**To do:** All lines with the word "VinkuMöyhis" are to be found and copied from the listing.

*** Data to examine Section Begins ***

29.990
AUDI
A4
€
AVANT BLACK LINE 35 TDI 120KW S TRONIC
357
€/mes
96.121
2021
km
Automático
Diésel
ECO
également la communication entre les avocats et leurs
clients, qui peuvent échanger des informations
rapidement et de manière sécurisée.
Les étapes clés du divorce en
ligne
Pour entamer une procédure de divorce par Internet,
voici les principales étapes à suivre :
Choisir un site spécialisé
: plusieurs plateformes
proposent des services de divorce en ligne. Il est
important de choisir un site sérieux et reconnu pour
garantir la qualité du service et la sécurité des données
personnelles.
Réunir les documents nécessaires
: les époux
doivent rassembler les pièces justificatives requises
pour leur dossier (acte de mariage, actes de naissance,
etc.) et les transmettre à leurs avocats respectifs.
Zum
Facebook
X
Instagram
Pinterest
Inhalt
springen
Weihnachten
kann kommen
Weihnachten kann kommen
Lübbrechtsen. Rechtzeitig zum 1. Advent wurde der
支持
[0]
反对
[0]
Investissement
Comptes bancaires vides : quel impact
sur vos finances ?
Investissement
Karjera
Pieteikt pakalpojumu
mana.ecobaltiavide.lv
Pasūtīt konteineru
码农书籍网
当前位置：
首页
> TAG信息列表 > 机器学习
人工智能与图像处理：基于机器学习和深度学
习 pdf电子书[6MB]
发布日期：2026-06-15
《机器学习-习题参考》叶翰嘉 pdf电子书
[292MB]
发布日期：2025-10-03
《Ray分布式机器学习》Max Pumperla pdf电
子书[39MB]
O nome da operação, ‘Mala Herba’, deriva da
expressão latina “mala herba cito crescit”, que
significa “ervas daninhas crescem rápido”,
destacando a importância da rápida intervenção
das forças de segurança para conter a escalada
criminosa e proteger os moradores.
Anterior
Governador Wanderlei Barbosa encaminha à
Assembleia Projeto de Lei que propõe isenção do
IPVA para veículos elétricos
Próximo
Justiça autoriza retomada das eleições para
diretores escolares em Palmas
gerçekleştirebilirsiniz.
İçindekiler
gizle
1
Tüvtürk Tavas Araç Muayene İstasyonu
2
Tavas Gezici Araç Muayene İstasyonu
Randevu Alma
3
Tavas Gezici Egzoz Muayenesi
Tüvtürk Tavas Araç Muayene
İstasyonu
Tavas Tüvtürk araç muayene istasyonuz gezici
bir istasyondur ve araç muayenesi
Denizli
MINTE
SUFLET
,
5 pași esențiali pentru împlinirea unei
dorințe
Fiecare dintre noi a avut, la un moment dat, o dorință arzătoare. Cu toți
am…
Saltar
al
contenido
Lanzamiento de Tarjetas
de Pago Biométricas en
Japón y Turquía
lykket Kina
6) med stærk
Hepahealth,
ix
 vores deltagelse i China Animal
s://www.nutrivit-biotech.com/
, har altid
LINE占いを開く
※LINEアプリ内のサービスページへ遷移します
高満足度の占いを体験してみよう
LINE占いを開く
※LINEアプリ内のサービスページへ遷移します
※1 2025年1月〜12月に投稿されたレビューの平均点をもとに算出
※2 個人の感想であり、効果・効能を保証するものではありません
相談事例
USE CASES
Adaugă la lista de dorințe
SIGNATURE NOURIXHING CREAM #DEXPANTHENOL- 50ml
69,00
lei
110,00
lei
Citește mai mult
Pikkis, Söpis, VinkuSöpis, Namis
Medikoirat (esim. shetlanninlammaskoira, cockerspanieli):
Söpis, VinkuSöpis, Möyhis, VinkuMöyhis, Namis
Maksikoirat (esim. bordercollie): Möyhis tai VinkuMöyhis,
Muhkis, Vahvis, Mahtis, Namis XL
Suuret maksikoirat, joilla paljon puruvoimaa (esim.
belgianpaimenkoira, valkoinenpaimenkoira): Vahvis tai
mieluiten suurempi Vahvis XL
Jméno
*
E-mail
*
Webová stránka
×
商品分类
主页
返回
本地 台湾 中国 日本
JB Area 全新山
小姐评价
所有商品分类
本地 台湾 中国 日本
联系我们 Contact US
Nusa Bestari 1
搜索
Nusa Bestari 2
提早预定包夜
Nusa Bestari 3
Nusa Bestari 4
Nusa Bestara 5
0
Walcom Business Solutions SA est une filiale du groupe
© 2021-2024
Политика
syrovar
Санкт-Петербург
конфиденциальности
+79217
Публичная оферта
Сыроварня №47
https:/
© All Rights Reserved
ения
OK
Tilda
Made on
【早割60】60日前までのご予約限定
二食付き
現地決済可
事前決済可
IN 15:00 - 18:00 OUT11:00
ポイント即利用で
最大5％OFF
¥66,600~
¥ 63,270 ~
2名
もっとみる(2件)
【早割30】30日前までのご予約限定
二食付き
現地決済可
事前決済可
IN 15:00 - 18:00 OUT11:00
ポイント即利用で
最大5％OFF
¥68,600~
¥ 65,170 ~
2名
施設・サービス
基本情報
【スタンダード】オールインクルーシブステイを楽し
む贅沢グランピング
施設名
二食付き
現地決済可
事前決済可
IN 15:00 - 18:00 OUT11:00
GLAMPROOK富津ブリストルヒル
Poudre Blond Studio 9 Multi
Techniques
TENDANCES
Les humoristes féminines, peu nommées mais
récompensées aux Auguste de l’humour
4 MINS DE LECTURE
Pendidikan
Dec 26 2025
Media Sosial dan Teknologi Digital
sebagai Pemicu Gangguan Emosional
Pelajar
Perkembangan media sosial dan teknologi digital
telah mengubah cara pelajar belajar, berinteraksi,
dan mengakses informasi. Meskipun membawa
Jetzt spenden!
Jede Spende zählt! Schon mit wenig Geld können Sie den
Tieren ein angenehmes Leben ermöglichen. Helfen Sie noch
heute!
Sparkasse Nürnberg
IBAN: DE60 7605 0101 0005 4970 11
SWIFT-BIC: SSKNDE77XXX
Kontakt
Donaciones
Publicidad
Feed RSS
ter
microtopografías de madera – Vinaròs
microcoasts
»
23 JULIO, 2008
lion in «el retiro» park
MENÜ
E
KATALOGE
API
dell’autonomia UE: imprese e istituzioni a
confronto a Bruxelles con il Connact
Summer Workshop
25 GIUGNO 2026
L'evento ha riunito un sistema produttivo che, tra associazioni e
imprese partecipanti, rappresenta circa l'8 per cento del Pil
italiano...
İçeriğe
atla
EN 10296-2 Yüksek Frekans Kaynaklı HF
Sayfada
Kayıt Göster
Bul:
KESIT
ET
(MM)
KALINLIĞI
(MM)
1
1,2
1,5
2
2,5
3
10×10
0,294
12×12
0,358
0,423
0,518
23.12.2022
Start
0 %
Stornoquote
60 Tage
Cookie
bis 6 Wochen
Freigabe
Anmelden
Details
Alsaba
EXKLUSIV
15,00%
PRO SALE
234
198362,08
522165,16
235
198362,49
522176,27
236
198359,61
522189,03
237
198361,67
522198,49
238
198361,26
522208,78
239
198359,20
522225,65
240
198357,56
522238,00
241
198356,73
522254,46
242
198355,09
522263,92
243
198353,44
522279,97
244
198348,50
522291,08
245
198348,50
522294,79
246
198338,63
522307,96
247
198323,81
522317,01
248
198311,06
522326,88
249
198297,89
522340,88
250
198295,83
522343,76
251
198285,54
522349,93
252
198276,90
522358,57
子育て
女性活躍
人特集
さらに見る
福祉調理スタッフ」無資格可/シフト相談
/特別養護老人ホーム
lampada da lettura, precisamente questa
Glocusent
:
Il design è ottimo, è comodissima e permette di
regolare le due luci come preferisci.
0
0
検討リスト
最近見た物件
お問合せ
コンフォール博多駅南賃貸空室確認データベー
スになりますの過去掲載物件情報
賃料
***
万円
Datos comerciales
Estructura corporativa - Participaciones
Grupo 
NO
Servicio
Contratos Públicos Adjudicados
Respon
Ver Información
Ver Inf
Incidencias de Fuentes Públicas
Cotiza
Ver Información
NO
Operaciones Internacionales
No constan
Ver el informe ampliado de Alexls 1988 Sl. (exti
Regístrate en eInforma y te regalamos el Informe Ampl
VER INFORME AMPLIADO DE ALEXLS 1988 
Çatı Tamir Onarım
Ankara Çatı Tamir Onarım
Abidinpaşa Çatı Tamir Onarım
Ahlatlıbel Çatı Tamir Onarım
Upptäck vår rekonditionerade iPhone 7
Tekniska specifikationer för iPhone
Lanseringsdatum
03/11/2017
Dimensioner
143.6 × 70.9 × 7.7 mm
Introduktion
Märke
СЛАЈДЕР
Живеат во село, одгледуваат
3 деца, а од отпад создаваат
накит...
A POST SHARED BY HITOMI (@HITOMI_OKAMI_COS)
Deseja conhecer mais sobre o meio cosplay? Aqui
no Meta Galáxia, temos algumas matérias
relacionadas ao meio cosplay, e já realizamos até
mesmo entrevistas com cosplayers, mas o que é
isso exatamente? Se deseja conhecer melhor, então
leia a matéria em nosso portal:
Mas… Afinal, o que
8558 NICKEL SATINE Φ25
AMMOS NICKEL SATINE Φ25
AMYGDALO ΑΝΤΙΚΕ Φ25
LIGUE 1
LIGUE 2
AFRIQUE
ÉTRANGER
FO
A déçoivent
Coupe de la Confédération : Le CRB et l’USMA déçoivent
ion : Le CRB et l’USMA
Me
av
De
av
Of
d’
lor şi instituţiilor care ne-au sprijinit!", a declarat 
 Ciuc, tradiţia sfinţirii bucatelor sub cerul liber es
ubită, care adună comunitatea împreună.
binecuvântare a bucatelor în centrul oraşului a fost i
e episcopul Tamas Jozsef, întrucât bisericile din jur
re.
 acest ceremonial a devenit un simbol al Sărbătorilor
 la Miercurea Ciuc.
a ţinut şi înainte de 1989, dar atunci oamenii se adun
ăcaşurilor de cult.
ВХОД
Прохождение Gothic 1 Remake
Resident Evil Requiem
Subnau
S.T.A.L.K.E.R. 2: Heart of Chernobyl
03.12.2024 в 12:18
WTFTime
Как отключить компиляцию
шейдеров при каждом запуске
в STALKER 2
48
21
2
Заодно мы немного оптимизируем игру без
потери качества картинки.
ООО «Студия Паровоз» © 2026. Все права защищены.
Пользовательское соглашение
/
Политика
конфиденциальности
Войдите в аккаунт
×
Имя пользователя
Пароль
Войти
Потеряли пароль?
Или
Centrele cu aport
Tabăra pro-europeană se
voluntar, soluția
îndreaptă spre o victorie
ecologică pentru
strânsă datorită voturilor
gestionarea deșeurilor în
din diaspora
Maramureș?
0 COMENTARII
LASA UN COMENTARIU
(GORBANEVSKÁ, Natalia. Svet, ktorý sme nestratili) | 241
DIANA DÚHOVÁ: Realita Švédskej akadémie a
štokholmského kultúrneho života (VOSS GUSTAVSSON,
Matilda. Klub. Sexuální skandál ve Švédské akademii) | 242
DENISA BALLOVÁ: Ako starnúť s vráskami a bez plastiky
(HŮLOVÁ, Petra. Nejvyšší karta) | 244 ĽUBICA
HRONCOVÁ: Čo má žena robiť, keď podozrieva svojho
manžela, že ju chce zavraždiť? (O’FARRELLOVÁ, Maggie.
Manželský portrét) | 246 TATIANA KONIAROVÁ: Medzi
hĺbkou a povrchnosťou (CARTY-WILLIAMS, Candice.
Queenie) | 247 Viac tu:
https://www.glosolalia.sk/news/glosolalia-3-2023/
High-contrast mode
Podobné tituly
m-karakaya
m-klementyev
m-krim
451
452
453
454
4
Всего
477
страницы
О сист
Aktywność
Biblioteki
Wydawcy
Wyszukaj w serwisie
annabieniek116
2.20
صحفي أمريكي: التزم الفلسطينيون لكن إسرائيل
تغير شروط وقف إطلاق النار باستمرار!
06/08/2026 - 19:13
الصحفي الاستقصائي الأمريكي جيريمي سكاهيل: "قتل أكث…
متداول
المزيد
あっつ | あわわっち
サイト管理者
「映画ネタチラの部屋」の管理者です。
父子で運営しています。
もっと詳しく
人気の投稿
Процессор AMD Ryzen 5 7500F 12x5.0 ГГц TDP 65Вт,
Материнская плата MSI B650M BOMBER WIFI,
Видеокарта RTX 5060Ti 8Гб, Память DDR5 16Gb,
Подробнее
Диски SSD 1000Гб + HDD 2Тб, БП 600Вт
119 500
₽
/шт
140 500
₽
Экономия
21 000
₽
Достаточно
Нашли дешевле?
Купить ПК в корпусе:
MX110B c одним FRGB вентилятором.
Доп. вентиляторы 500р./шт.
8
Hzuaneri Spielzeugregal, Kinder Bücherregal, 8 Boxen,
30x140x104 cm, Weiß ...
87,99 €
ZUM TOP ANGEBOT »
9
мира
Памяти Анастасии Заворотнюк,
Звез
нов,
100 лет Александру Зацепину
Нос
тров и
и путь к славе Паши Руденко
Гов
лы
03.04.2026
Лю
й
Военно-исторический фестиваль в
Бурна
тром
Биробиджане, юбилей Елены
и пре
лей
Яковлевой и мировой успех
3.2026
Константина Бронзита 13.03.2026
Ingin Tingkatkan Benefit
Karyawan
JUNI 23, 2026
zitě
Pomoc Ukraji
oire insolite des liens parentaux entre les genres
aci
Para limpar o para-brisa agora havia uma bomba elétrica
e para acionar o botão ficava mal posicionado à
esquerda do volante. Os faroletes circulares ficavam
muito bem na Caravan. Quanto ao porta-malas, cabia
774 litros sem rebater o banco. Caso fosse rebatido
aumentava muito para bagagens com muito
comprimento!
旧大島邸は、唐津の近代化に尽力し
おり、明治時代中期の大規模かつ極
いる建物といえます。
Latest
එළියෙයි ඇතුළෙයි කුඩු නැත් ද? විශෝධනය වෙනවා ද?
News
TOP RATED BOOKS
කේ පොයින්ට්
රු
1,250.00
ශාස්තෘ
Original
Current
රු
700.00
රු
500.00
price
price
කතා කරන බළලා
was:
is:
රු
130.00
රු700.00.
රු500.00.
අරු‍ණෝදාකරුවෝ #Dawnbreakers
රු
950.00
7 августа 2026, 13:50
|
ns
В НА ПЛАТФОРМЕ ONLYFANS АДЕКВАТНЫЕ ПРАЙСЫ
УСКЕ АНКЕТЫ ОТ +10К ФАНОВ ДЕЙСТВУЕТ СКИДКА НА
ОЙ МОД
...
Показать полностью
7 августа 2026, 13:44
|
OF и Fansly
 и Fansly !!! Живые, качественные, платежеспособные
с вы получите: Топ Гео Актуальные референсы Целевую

*** Data to examine Section Ends ***

**Solution for this problem:**
Söpis, VinkuSöpis, Möyhis, VinkuMöyhis, Namis
Maksikoirat (esim. bordercollie): Möyhis tai VinkuMöyhis,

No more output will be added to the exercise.